The winner, for the second year in a row, was Wendy's, the well-known burger joint chain founded by Dave Thomas. View the top 100 here.

***Children's Rights, the nonprofit litigator, based in New York, has persuaded a U.S. district judge to grant class-action status to its lawsuit against the State of Oklahoma Department of Human Services. Does CR ever lose a court hearing? It's doesn't seem like it. From the details reported here by Tulsa World reporter Ginnie Graham, this lawsuit will come down to the state agreeing to set some standards for caseloads for its frontline workers. CR also has an ongoing lawsuit in Rhode Island.

***Denver-based American Humane has received $250,000 from the Colorado Department of Human Services (via federal TANF dollars) to address racial disparities in the state's child welfare system.

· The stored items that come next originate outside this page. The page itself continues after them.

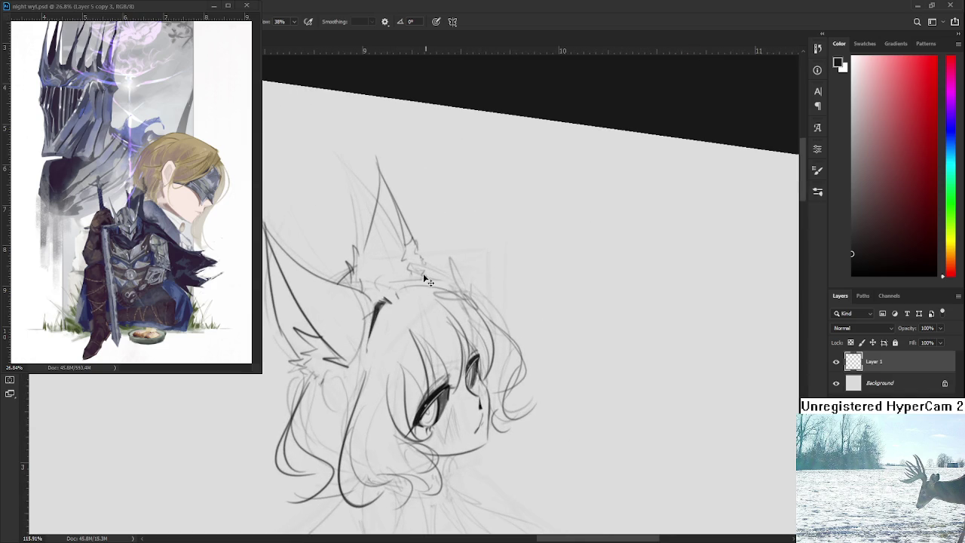
{"action": "mouse_move", "coordinate": [391, 285]}
{"action": "left_mouse_down"}
{"action": "mouse_move", "coordinate": [482, 310]}
{"action": "mouse_move", "coordinate": [496, 348]}
{"action": "left_mouse_up"}
{"action": "key", "text": "ctrl+z"}
{"action": "key", "text": "ctrl+z"}
{"action": "left_click_drag", "start_coordinate": [437, 287], "coordinate": [488, 343]}
{"action": "key", "text": "ctrl+z"}
{"action": "left_click_drag", "start_coordinate": [434, 293], "coordinate": [489, 337]}
{"action": "scroll", "coordinate": [487, 294], "scroll_direction": "up", "scroll_amount": 1}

It will launch the Colorado Disparities Resource Center, and will partner in that venture with University of California-Berkeley's Child Welfare Resource Center and the Texas Department of Family and Protective Services (which has already taken steps to address racial disparity).

The center will be run by Donna Parrish, who will answer to John Fluke, head of American Humane's Child Protection Research Center.

***Al Zimmerman, the former spokesman for the Florida Department of Children and Families, has been sentenced to 24 years in prison. Zimmerman pleaded guilty in January to producing and selling child pornography; one of his subjects was a foster child.


  • CW Today

    We stand corrected regarding Children’s Rights; they have lost before, rather recently, as one reader pointed out to us. A federal judge dismissed a suit filed by CR and Rhode Island’s Child Advocate, Jametta Alston, on April 30. CR’s website says the case was dismissed on “narrow, technical grounds” and that is plans to appeal.